━━ Data supplied

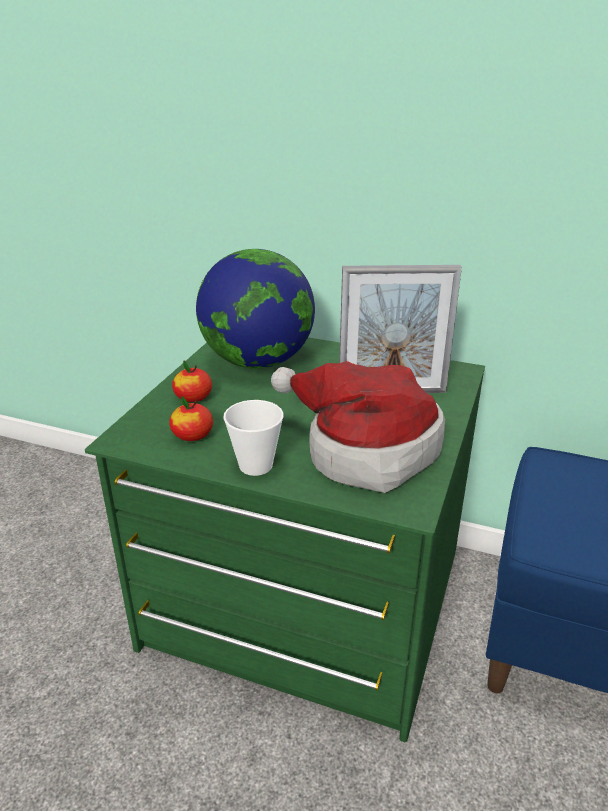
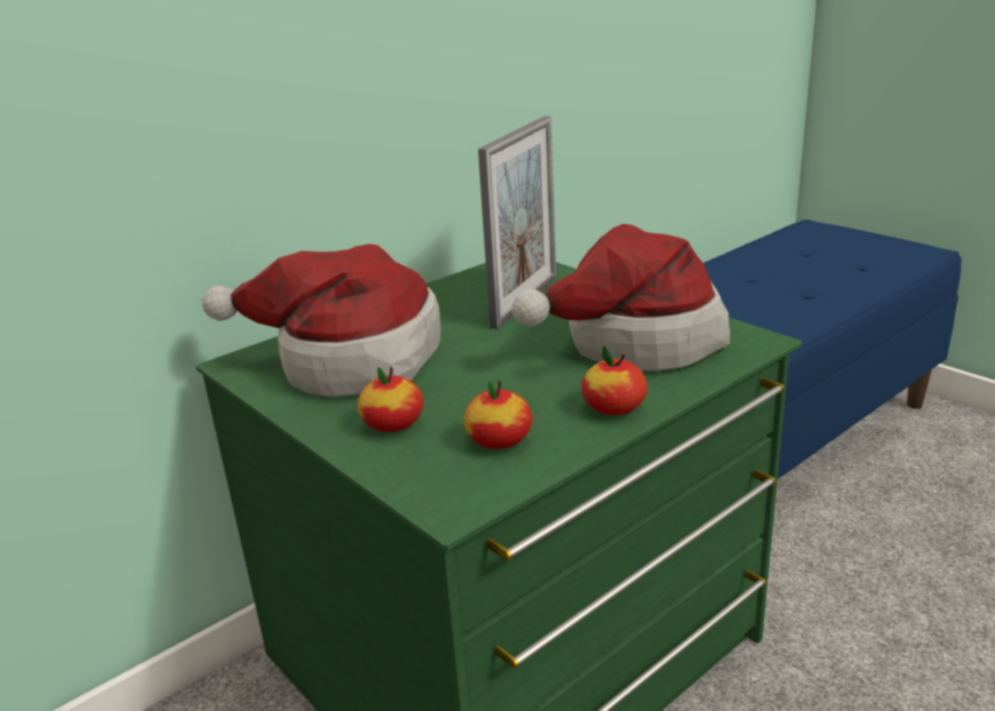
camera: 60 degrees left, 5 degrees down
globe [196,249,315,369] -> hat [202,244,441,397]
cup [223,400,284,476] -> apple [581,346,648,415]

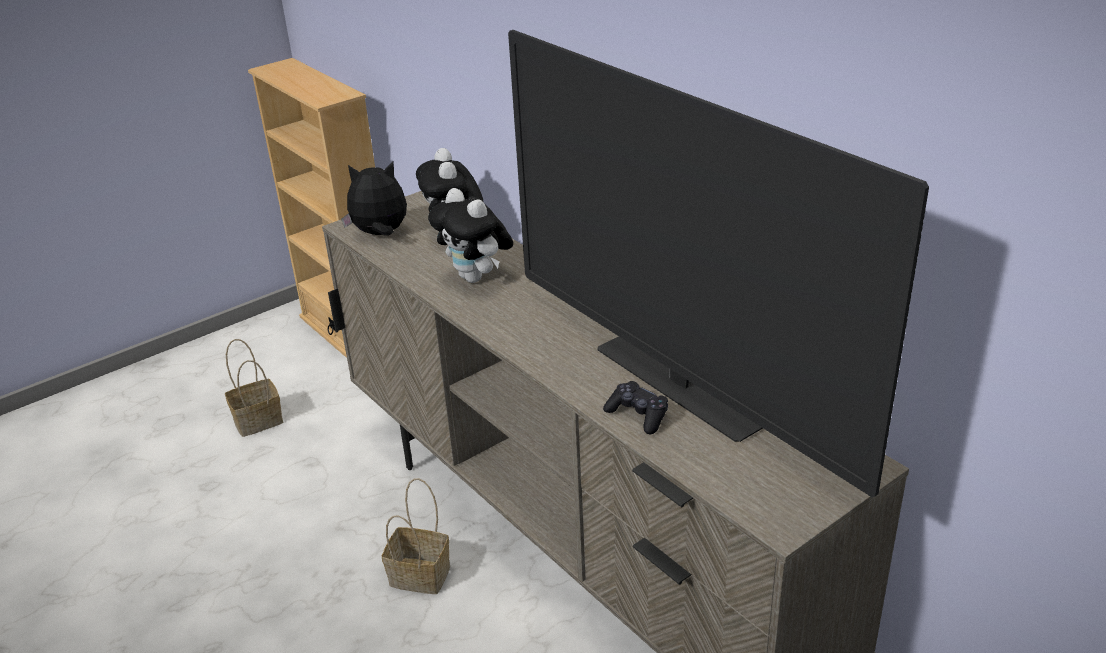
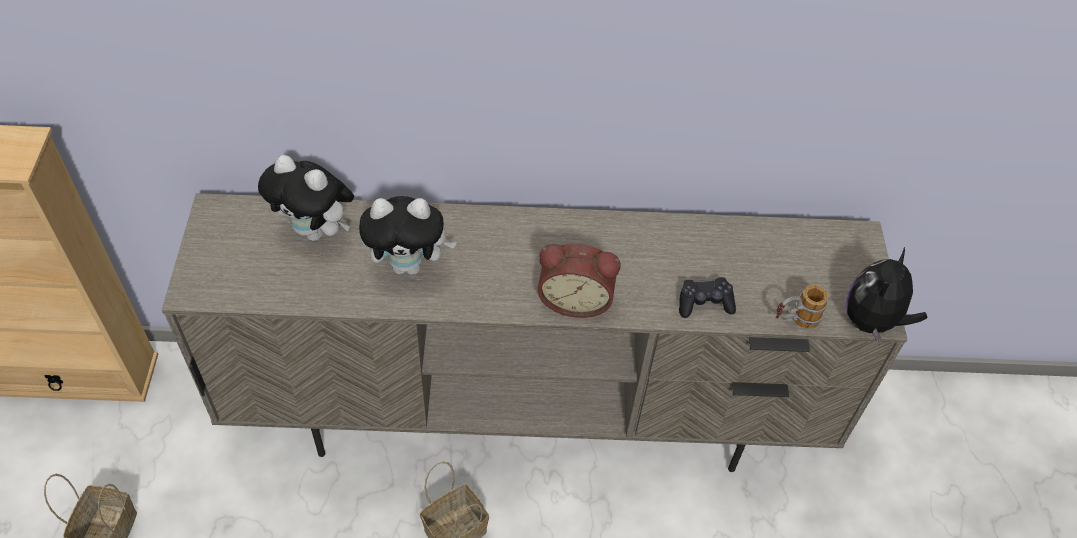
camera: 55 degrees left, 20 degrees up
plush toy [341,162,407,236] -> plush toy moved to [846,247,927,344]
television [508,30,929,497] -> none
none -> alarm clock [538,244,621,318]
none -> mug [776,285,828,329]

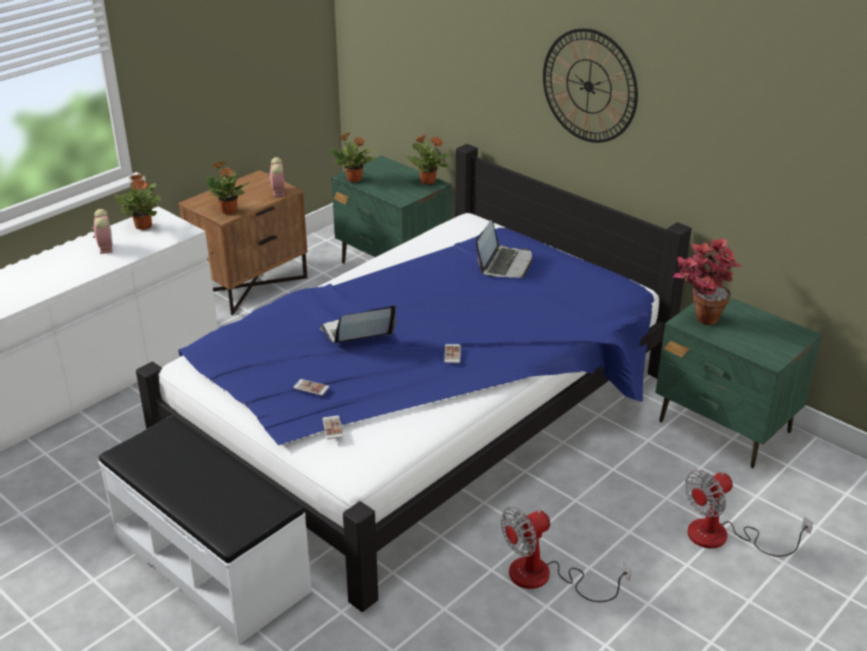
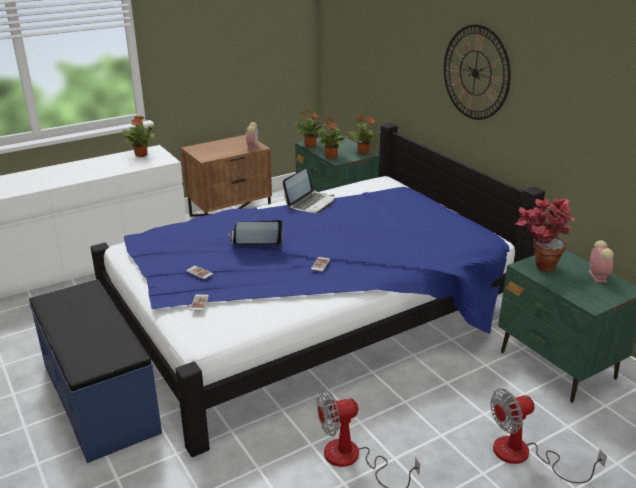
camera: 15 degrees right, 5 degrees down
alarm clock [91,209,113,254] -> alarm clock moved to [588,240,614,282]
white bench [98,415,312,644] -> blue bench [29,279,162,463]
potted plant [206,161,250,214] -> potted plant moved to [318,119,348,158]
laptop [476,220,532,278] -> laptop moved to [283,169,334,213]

━━━━
━━ Data supplied

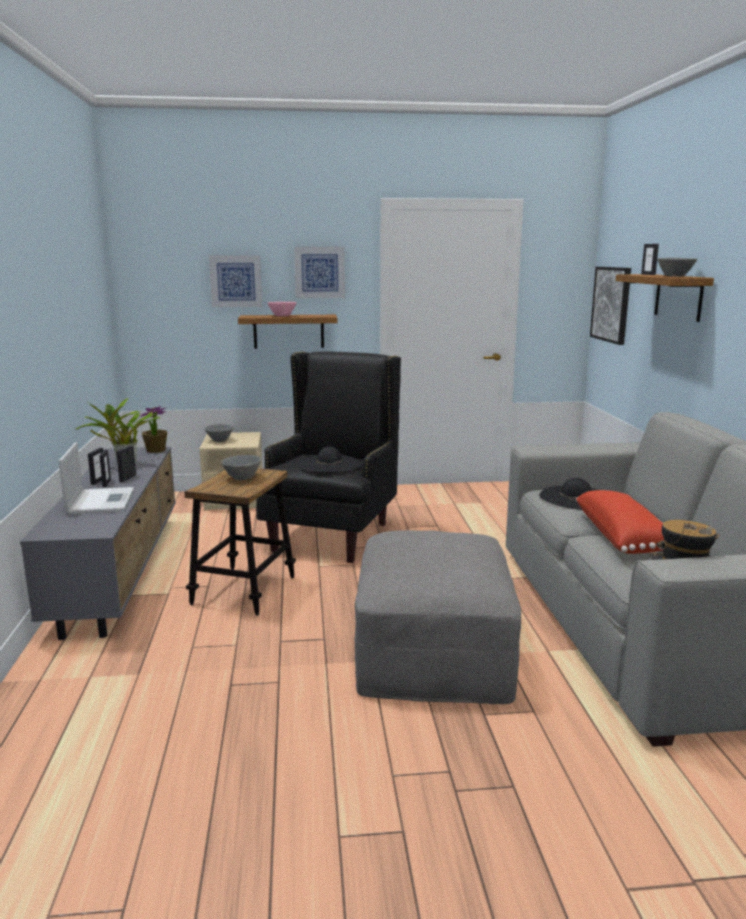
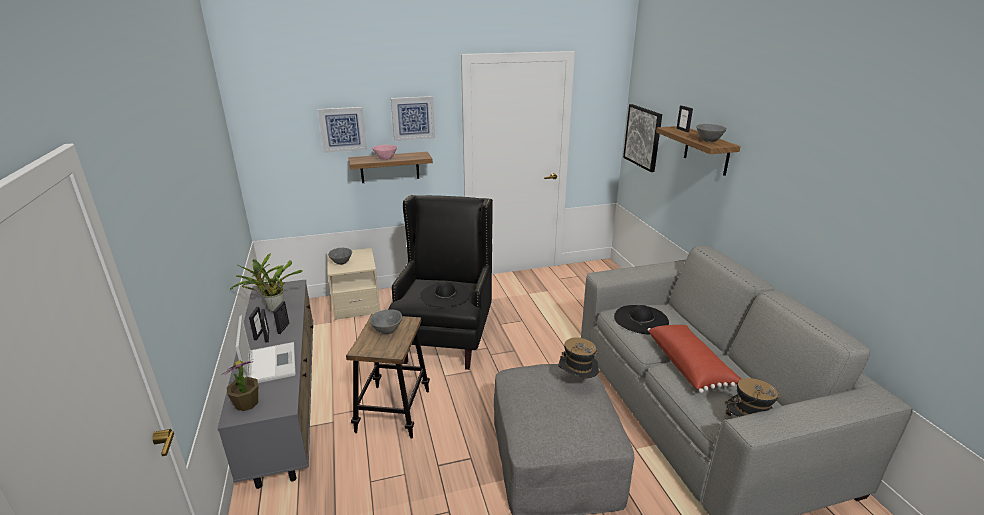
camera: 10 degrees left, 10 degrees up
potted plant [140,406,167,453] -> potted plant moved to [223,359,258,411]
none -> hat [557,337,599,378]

━━━━
━━ Data supplied

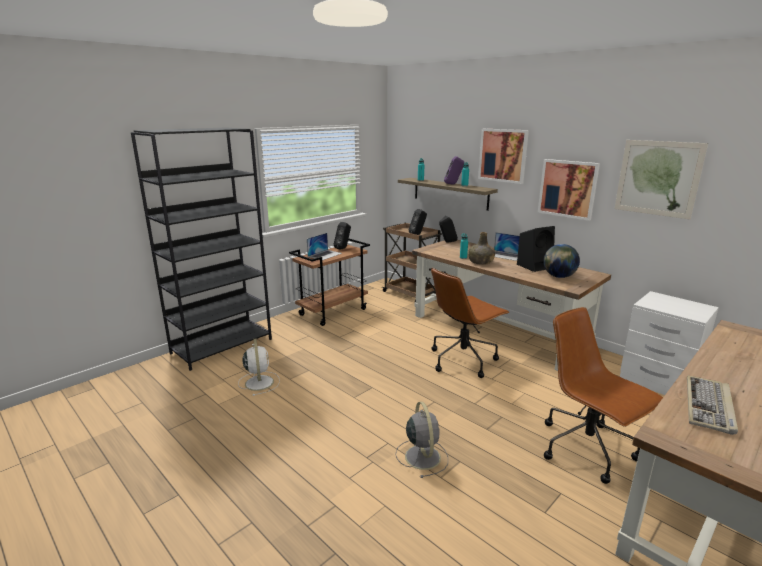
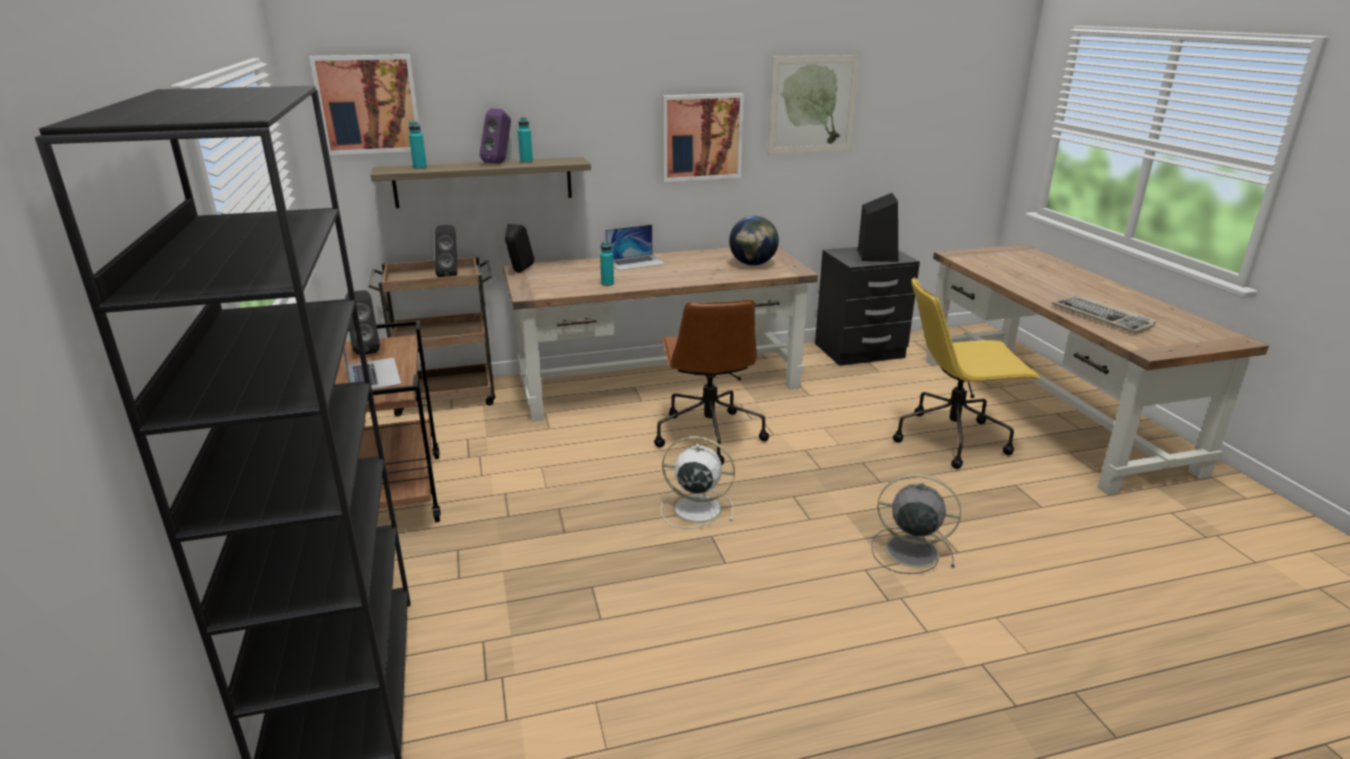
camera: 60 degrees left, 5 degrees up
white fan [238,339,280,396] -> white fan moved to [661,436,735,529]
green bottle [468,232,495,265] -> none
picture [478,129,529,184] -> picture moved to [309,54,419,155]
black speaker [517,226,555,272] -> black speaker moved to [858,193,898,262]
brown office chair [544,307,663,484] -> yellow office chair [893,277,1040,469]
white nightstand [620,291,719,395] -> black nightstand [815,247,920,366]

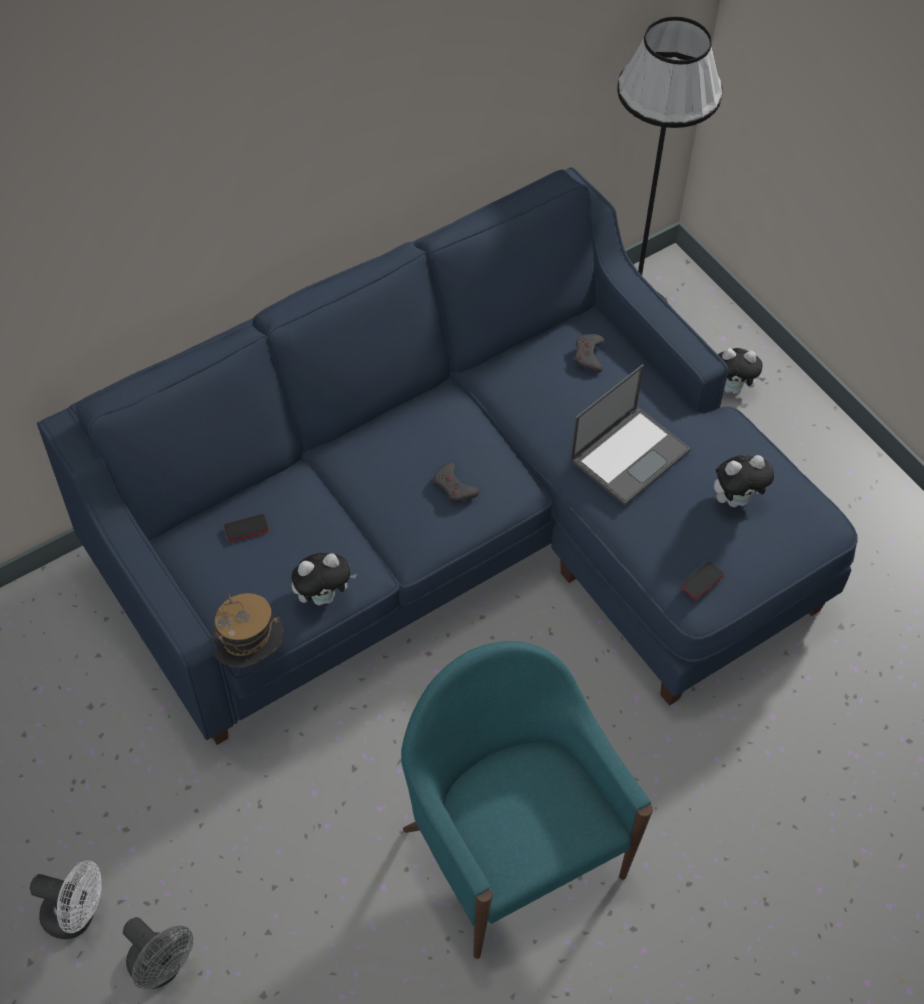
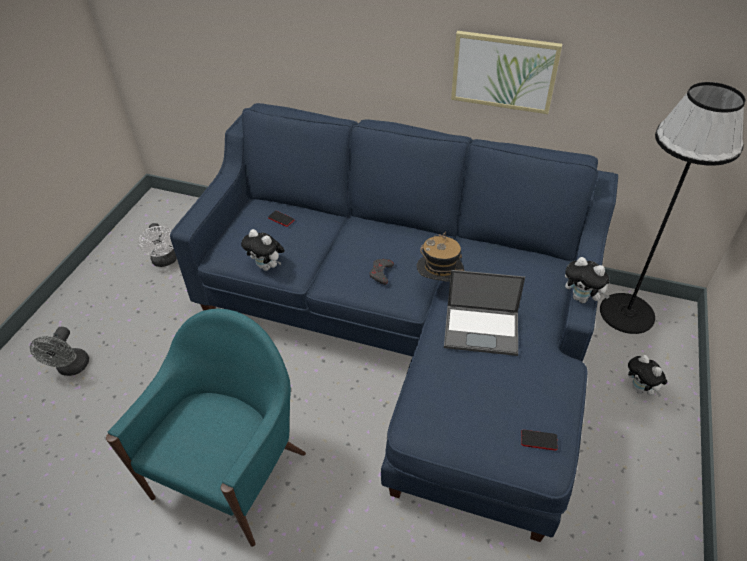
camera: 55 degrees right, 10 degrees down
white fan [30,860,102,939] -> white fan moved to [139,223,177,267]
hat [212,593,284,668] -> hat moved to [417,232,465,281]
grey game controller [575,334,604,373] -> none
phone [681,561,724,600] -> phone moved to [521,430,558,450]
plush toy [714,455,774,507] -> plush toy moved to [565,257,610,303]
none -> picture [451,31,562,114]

━━━━

Every line that contains "moved" should be copied out of the data.

** Result of this exercise **
plush toy [341,162,407,236] -> plush toy moved to [846,247,927,344]
alarm clock [91,209,113,254] -> alarm clock moved to [588,240,614,282]
potted plant [206,161,250,214] -> potted plant moved to [318,119,348,158]
laptop [476,220,532,278] -> laptop moved to [283,169,334,213]
potted plant [140,406,167,453] -> potted plant moved to [223,359,258,411]
white fan [238,339,280,396] -> white fan moved to [661,436,735,529]
picture [478,129,529,184] -> picture moved to [309,54,419,155]
black speaker [517,226,555,272] -> black speaker moved to [858,193,898,262]
white fan [30,860,102,939] -> white fan moved to [139,223,177,267]
hat [212,593,284,668] -> hat moved to [417,232,465,281]
phone [681,561,724,600] -> phone moved to [521,430,558,450]
plush toy [714,455,774,507] -> plush toy moved to [565,257,610,303]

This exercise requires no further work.